En résumé, malgré les craintes imaginaires de Creutz, la diplomatie secrète du règne de Louis XV s’était trouvée d’accord avec sa politique déclarée pour offrir à la Suède un prompt secours en cas d’agression étrangère contre l’œuvre accomplie de concert avec Gustave III. Ce qui restait au cabinet de Versailles de son vieil ascendant, un instant ranimé par Choiseul et soutenu soit par les velléités secrètes que ce dernier épisode diplomatique vient de nous révéler, soit par des agens tels que M. de Saint-Priest et M. de Vergennes, avait écarté les suprêmes périls : la Suède était délivrée de l’anarchie; la France avait maintenu l’indépendance d’une ancienne alliée, rompu la ligue du Nord, rétabli l’équilibre si gravement menacé.
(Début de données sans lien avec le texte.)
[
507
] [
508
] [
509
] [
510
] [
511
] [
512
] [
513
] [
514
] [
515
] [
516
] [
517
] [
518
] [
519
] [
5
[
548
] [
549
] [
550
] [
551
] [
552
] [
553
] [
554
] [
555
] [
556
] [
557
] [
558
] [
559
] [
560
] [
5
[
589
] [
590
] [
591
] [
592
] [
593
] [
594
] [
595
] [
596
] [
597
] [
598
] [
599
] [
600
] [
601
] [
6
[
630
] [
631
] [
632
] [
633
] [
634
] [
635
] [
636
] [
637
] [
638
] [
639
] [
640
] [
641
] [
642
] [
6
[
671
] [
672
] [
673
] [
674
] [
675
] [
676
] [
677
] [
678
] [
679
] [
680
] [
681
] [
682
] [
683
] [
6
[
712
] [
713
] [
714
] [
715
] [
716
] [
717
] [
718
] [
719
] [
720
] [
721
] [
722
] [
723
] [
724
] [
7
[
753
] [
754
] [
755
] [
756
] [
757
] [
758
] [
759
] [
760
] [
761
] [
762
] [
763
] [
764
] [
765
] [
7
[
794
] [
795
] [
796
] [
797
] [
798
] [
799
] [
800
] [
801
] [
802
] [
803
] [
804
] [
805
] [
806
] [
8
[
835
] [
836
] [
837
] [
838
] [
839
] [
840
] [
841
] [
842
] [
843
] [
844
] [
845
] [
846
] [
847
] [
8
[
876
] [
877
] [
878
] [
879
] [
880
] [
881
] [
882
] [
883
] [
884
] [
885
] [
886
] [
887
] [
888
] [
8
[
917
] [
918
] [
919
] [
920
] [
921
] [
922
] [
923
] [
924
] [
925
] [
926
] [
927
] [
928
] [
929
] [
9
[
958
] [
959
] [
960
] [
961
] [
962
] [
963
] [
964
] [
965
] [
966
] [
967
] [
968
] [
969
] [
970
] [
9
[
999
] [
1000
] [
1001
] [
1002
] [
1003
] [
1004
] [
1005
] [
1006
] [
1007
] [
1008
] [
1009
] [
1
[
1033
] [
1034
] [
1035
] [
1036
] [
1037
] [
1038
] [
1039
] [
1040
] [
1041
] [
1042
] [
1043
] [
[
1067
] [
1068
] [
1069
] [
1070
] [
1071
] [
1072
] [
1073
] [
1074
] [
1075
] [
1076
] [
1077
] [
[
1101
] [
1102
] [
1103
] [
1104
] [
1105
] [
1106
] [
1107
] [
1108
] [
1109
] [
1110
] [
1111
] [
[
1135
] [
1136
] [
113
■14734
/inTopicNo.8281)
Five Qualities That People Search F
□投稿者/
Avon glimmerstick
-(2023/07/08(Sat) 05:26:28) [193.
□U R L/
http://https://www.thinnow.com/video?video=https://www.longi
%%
Par malheur il n’y avait là qu’un effort partiel, auquel l’habileté de quelques hommes avait assuré le succès. C’était contre le démembrement de la Pologne, accompli précisément à la même époque, qu’il eût fallu être habile et résolu; ce dernier mal une fois commis, la balance de l’Europe, comme on disait alors, avait perdu son contre-poids. L’œuvre accomplie en Suède était insuffisante au point de vue de la politique générale; considérée en elle-même, elle était incomplète aussi : le cabinet de Versailles donna, par cette intervention, un témoignage d’énergie qui fut le dernier avant la guerre d’Amérique, et Gustave III ne sut ni étouffer entièrement les germes funestes que laisse d’ordinaire à sa suite un coup d’état, ni s’abstenir d’un rôle irréfléchi dans les affaires de l’Europe. Il est vrai que les temps devenaient singulièrement difficiles et allaient offrir des complications inouïes, où nous verrons Gustave III s’embarrasser et se perdre.


A. GEFFROY.

  1. Voyez les études de M. Alexis de Saint-Priest sur le Partage de la Pologne dans la Revue du 1er et 15 octobre 1849. Voyez aussi, pour l’histoire de la diplomatie secrète, les Mémoires du maréchal de Richelieu, et l’ouvrage publié par M. de Ségur sous ce titre : Politique de tous les cabinets de l’Europe pendant les règnes de Louis XV et de Louis XVI, 2 vol. in-8o, 1793, ou 3 vol. in-8o, 1802. On y trouve, au tome Ier, un mémoire sur les avantages qui résulteront de la révolution de Suède. Parmi les desseins particuliers auxquels la diplomatie secrète avait été employée, se trouve un curieux projet de mariage, en 1770, entre l’archiduchesse Elisabeth, sœur de Marie-Antoinette, et le vieux Louis XV, que le parti des dévots voulut aussi marier, en 1772, à la princesse de Lamballe.